Book Review: The Heart’s Invisible Furies
1945: Cyril Avery is born to an unmarried mother, Catherine, amidst much drama. He is not an Avery at that stage, of course. That will only come when he is adopted by a wealthy couple who remind him at every available opportunity that he is not a ‘real’ Avery, and whose manipulations of the law and dramatic tendencies add much humour to the early section of the novel.
Catherine, meanwhile, is working as a tea-lady in the Irish houses of parliament; her path will cross with Cyril’s many times over the forthcoming years. Cyril discovers at an early age that he is attracted to boys, most especially his best friend Julian, and in an utterly glorious sequence, confesses this in excruciating detail to a priest when he’s fourteen years old (the priest collapses in shock before he has time to advise what the appropriate penance for yearning after another boy’s ‘thing’ might be).

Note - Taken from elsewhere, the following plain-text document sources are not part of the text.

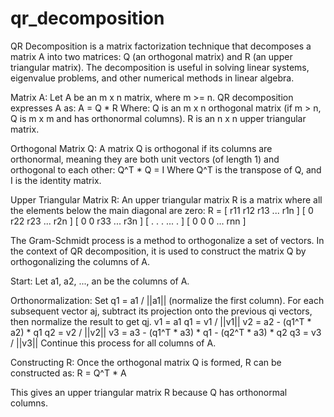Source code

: # qr_decomposition


QR Decomposition is a matrix factorization technique that decomposes a matrix A into two matrices: Q (an orthogonal matrix) and R (an upper triangular matrix). The decomposition is useful in solving linear systems, eigenvalue problems, and other numerical methods in linear algebra.


Matrix A:
Let A be an m x n matrix, where m >= n. QR decomposition expresses A as:
A = Q * R
Where:
Q is an m x n orthogonal matrix (if m > n, Q is m x m and has orthonormal columns).
R is an n x n upper triangular matrix.

Orthogonal Matrix Q:
A matrix Q is orthogonal if its columns are orthonormal, meaning they are both unit vectors (of length 1) and orthogonal to each other:
Q^T * Q = I
Where Q^T is the transpose of Q, and I is the identity matrix.

Upper Triangular Matrix R:
An upper triangular matrix R is a matrix where all the elements below the main diagonal are zero:
R = [ r11 r12 r13 ... r1n ]
    [  0  r22 r23 ... r2n ]
    [  0   0  r33 ... r3n ]
    [  .   .   .   ...  .  ]
    [  0   0   0  ... rnn ]


The Gram-Schmidt process is a method to orthogonalize a set of vectors. In the context of QR decomposition, it is used to construct the matrix Q by orthogonalizing the columns of A.

Start: Let a1, a2, ..., an be the columns of A.

Orthonormalization:
Set q1 = a1 / ||a1|| (normalize the first column).
For each subsequent vector aj, subtract its projection onto the previous qi vectors, then normalize the result to get qj.
v1 = a1
q1 = v1 / ||v1||
v2 = a2 - (q1^T * a2) * q1
q2 = v2 / ||v2||
v3 = a3 - (q1^T * a3) * q1 - (q2^T * a3) * q2
q3 = v3 / ||v3||
Continue this process for all columns of A.

Constructing R:
Once the orthogonal matrix Q is formed, R can be constructed as:
R = Q^T * A

This gives an upper triangular matrix R because Q has orthonormal columns.
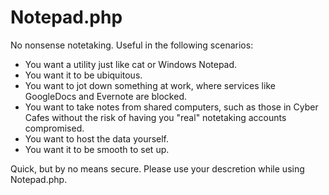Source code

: Notepad.php
===========

No nonsense notetaking. Useful in the following scenarios:
* You want a utility just like cat or Windows Notepad.
* You want it to be ubiquitous.
* You want to jot down something at work, where services like GoogleDocs and Evernote are blocked.
* You want to take notes from shared computers, such as those in Cyber Cafes without the risk of having you "real" notetaking accounts compromised.
* You want to host the data yourself.
* You want it to be smooth to set up.

Quick, but by no means secure. Please use your descretion while using Notepad.php.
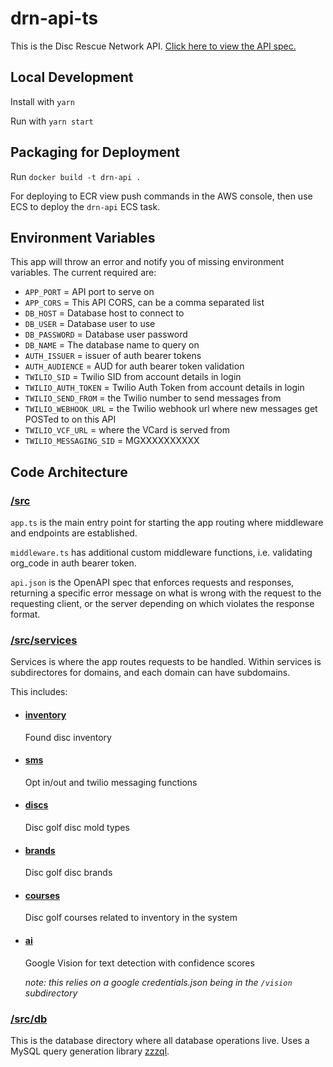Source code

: # drn-api-ts

This is the Disc Rescue Network API. [Click here to view the API spec.](https://disc-rescue-network.github.io/drn-api-swagger/)

## Local Development

Install with `yarn`

Run with `yarn start`

## Packaging for Deployment

Run `docker build -t drn-api .`

For deploying to ECR view push commands in the AWS console, then use ECS to deploy the `drn-api` ECS task.

## Environment Variables

This app will throw an error and notify you of missing environment variables. The current required are:

- `APP_PORT` = API port to serve on
- `APP_CORS` = This API CORS, can be a comma separated list
- `DB_HOST` = Database host to connect to
- `DB_USER` = Database user to use
- `DB_PASSWORD` = Database user password
- `DB_NAME` = The database name to query on
- `AUTH_ISSUER` = issuer of auth bearer tokens
- `AUTH_AUDIENCE` = AUD for auth bearer token validation
- `TWILIO_SID` = Twilio SID from account details in login
- `TWILIO_AUTH_TOKEN` = Twilio Auth Token from account details in login
- `TWILIO_SEND_FROM` = the Twilio number to send messages from
- `TWILIO_WEBHOOK_URL` = the Twilio webhook url where new messages get POSTed to on this API
- `TWILIO_VCF_URL` = where the VCard is served from
- `TWILIO_MESSAGING_SID` = MGXXXXXXXXXX

## Code Architecture

### [/src](/src)

`app.ts` is the main entry point for starting the app routing where middleware and endpoints are established.

`middleware.ts` has additional custom middleware functions, i.e. validating org_code in auth bearer token.

`api.json` is the OpenAPI spec that enforces requests and responses, returning a specific error message on what is wrong with the request to the requesting client, or the server depending on which violates the response format.

### [/src/services](/src/services)

Services is where the app routes requests to be handled. Within services is subdirectores for domains, and each domain can have subdomains.

This includes:

- #### [inventory](/src/services/inventory)

  Found disc inventory

- #### [sms](/src/services/sms)

  Opt in/out and twilio messaging functions

- #### [discs](/src/services/discs)

  Disc golf disc mold types

- #### [brands](/src/services/brands)

  Disc golf disc brands

- #### [courses](/src/services/courses)

  Disc golf courses related to inventory in the system

- #### [ai](/src/services/ai)

  Google Vision for text detection with confidence scores

  _note: this relies on a google credentials.json being in the `/vision` subdirectory_

### [/src/db](/src/db)

This is the database directory where all database operations live. Uses a MySQL query generation library [zzzql](https://www.npmjs.com/package/zzzql).
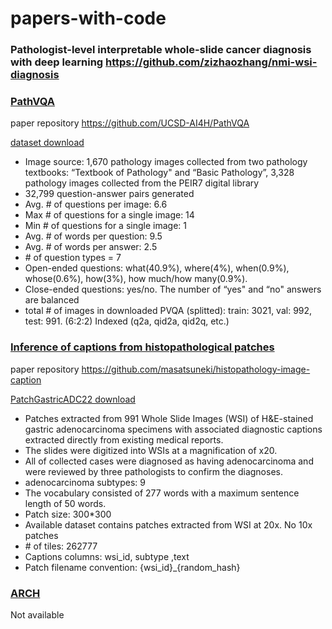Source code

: # papers-with-code

### Pathologist-level interpretable whole-slide cancer diagnosis with deep learning <https://github.com/zizhaozhang/nmi-wsi-diagnosis>

### [PathVQA](https://arxiv.org/abs/2003.10286)

paper repository <https://github.com/UCSD-AI4H/PathVQA>

[dataset download](https://github.com/UCSD-AI4H/PathVQA/issues/10)

* Image source: 1,670 pathology images collected from two pathology textbooks: “Textbook of Pathology" and “Basic Pathology”, 3,328 pathology images collected from the PEIR7 digital library
* 32,799 question-answer pairs generated
* Avg. # of questions per image: 6.6
* Max # of questions for a single image: 14
* Min # of questions for a single image:  1
* Avg. # of words per question: 9.5
* Avg. # of words per answer: 2.5
* \# of question types = 7
* Open-ended questions: what(40.9%), where(4%), when(0.9%), whose(0.6%), how(3%), how much/how many(0.9%).
* Close-ended questions: yes/no. The number of “yes" and “no" answers are balanced
* total # of images in downloaded PVQA (splitted): train: 3021, val: 992, test: 991. (6:2:2) Indexed (q2a, qid2a, qid2q, etc.)

### [Inference of captions from histopathological patches](https://openreview.net/forum?id=9gKn7SDb83v)

paper repository <https://github.com/masatsuneki/histopathology-image-caption>

[PatchGastricADC22 download](https://zenodo.org/record/6550925#.ZB2G4OxByDU)
* Patches extracted from 991 Whole Slide Images (WSI) of H&E-stained gastric adenocarcinoma specimens with associated diagnostic captions extracted directly from existing medical reports.
* The slides were digitized into WSIs at a magnification of x20.
* All of collected cases were diagnosed as having adenocarcinoma and were reviewed by three pathologists to confirm the diagnoses.
* adenocarcinoma subtypes: 9
* The vocabulary consisted of 277 words with a maximum sentence length of 50 words.
* Patch size: 300*300
* Available dataset contains patches extracted from WSI at 20x. No 10x patches
* \# of tiles: 262777
* Captions columns: wsi_id, subtype ,text
* Patch filename convention: {wsi_id}_{random_hash}
### [ARCH](https://arxiv.org/abs/2103.05121)
 Not available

Each section is set seven years after the next, and we watch Cyril grow up – get involved with a woman, leave the country, fall in love, witness the death of AIDS victims, experience loss, and finally return home to a much-changed Ireland. But is it too late for him? The final section is set immediately after the marriage equality referendum of 2015; Cyril is seventy now and looks backwards, rather than forwards.
What does it mean to be a gay man in Ireland – and the world – and how has that changed over the years? It’s one of many questions the novel asks, but it does so by taking us on what might be described as a glorious, dramatic, funny and heart-breaking romp. I really, really enjoyed it.